Segundo a diretora, a maioria dos comprimidos sulcados não se presta a uma divisão perfeita. Quando quebrado, além da falta de uniformidade, o remédio pode sofrer alterações no teor ou se degradar em substâncias que tenham toxicidade. A pesquisa sobre partição de comprimidos não analisou os efeitos das meias doses em pacientes. ?Não podemos precisar os males que essa prática causa, mas certamente há um prejuízo no tratamento?, enfatiza.
Características especiais
Jackson Rapkiewicz, responsável pelo CIM – Centro de Informação Sobre Medicamentos do Conselho Regional de Farmácia do Paraná, salienta que não existem estudos que desaprovem comprovadamente tal hábito, por isso não vê muitos prejuízos, ?desde que a quebra seja feita com a concordância do médico que prescreveu o medicamento e que a pessoa se preocupe em não perder nenhum ?farelo? durante a divisão.?

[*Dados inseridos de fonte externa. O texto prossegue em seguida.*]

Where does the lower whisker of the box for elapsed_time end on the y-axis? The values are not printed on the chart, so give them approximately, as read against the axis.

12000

As indústrias, conforme seu conhecimento, procuram manter seu produto final com uma mistura uniforme e homogênea. Ele lembra, ainda, que alguns comprimidos são revestidos com o objetivo de impedir que o princípio ativo seja destruído pela acidez do estômago ou de permitir maior comodidade ao paciente por poder ser administrado apenas uma vez ao dia. Por possuírem essas características especiais, estes não devem ser quebrados, mastigados ou cortados sem a orientação adequada de um profissional da saúde, sob o risco de não se obter o resultado esperado do medicamento.

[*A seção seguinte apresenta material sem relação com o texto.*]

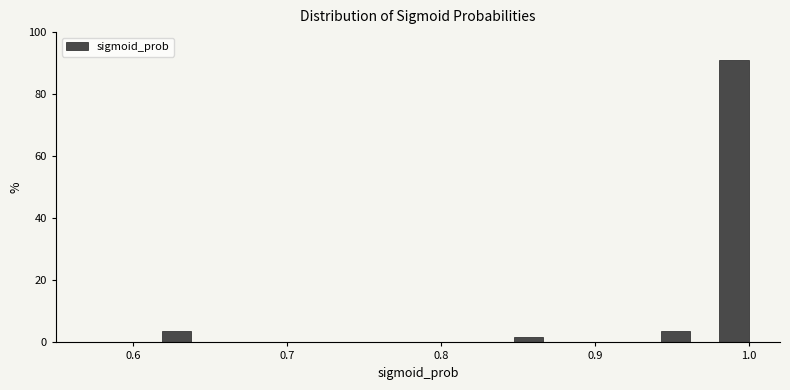

Read against the x-axis, roughly where is the centre of the tallest bar?

0.99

O trabalho premiado considera que uma das alternativas mais apropriadas para contornar o problema da divisão é recorrer ao setor de manipulação, capaz de aviar cápsulas contendo o medicamento na dosagem correta prescrita pelo médico. Tal procedimento é uma das vantagens da farmácia de manipulação e um dos principais aspectos que caracterizam o setor, ou seja, a personalização e individualização do tratamento.
Idosos e crianças
Em pacientes idosos ou crianças as preocupações devem ser redobradas. Isto é particularmente importante pelo fato de as crianças de zero a quatro anos serem a faixa etária que mais sofrem intoxicações por medicamentos no Brasil, atualmente. É preciso também ter muita atenção na administração de medicamentos a pessoas idosas, uma vez que muitos pacientes nesta faixa etária já não têm alguns órgãos importantes como os rins e o fígado trabalhando corretamente, o que dificulta a eliminação de muitos medicamentos.

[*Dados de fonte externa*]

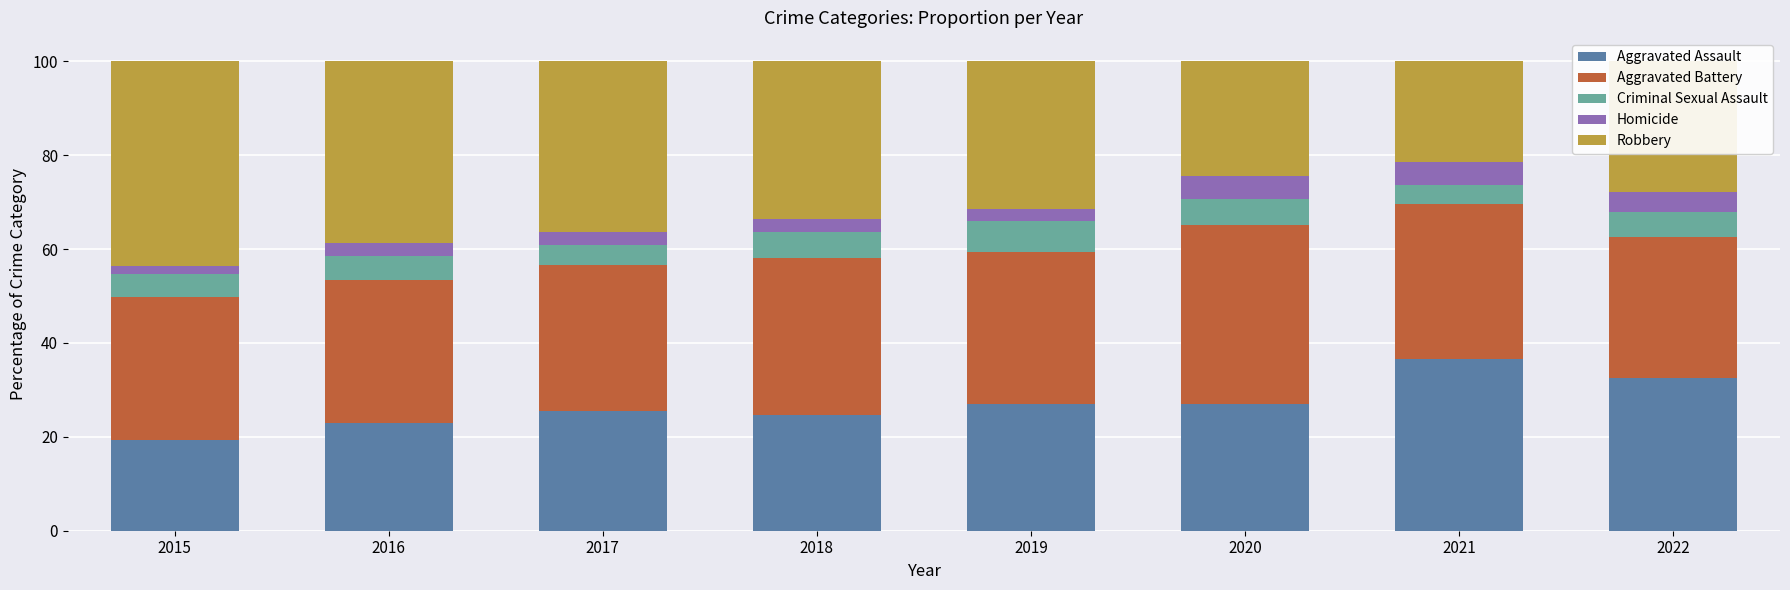

What is the total value across all series at 2021?

100.0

Se comprimidos com doses menores não se encontram disponíveis no mercado, esses pacientes muitas vezes recorrem à divisão para conseguir a dose desejada. Além de obter, teoricamente, a quantidade prescrita, o paciente economiza dinheiro, o que torna a prática da divisão do comprimido um grande atrativo. Entretanto, a relação custo-benefício deve ser reavaliada, uma vez que durante o processo podem ocorrer perdas durante a partição e outros possíveis efeitos negativos relacionados à qualidade do medicamento a ser administrado.
Segundo os pesquisadores, o grau de irregularidade após a quebra de um comprimido pode estar relacionado a diferentes fatores, dentre eles, o tamanho, a forma e a presença ou a ausência de sulcos. Alguns, mesmo com a presença destes vincos, podem não se quebrar facilmente em duas partes de igual tamanho. Comprimidos que apresentam sulcos são usualmente considerados pelos fabricantes como destinados à divisão e muitos deles contêm vincos.